- _PASSAGE_
────────────────────────────────────────

A database aggregating the results of 50 experimental programs worldwide is used to predict the mechanical performance of corroded reinforced concrete beams loaded under flexural bending. The output predictions include the maximum bending moment, residual capacity percentage, yield load, yield displacement, and ultimate displacement.
Based on a comprehensive study comparing the effectiveness of different machine learning methodologies to predict each response variable, the top-performing models were selected for this application. A gradient-boosting regression tree (GBRT) model was trained and optimized for the maximum bending moment (725 beams), residual capacity percentage (717 beams), and yield load (636 beams). A random forest model was trained and optimized for the yield displacement (604 beams) and ultimate displacement (612 beams).
See the attached Database Key document for all assumptions, analytical estimations, equations, and abbreviations used throughout the database. The complete open-source database can be accessed at: https://zenodo.org/records/8062007
Each model is trained and tested using a Repeated k-fold cross-validation approach. A 10-fold split is implemented and repeated ten times, representing a 100-fold approach, with each dataset randomly reshuffled between repetitions.

────────────────────────────────────────

- _WHAT TO DO_
A. In the passage on corroded concrete beams, what type of model was trained for the yield displacement?
B. Continue the passage on corroded concrete beams from its final sentence.

- _INFORMATION SHOWN_
────────────────────────────────────────

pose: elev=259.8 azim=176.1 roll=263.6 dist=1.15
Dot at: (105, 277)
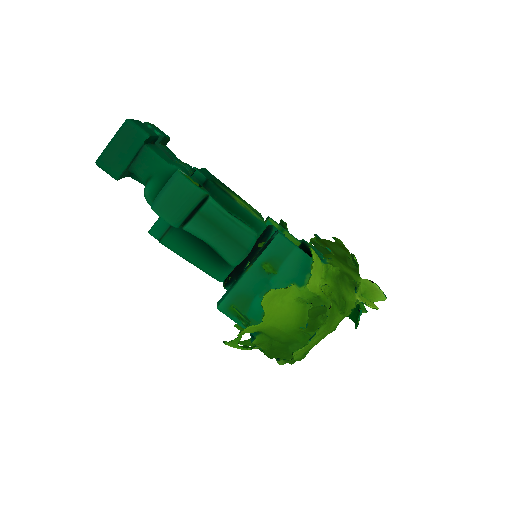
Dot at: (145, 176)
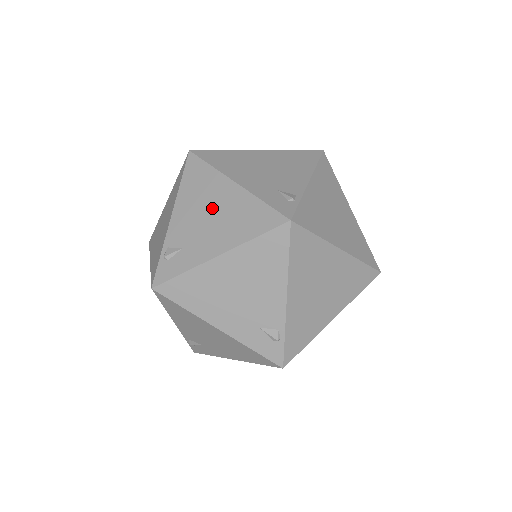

────────────────────────────────────────

- _EXPECTED RESPONSES_
A. A random forest model.

B.
The new predictions are likewise generated for each trained model and stored over 100 folds. The final output is the mean value of the 100 trained models for each response variable.
Follow the instructions below to execute the application and generate new predictions:
- Download the zip file containing all files in the repository to your local drive.
- Extract or unzip the folder, keeping all files together without moving the relative path between them.
- Check that all Python dependencies required to run the script have been installed in your Python environment. See the list below for all the necessary packages.
- Using a Python environment of your choice (e.g., Jupyter Notebook, Visual Studio Code, Spyder, etc.), open the run.py file.
- Insert the required feature information, following the supplied instructions at the top of the script, and execute the file.
- The mean prediction of the five mechanical properties should be printed after successfully running the script. Note that the models may take several minutes to loop through 100 training iterations.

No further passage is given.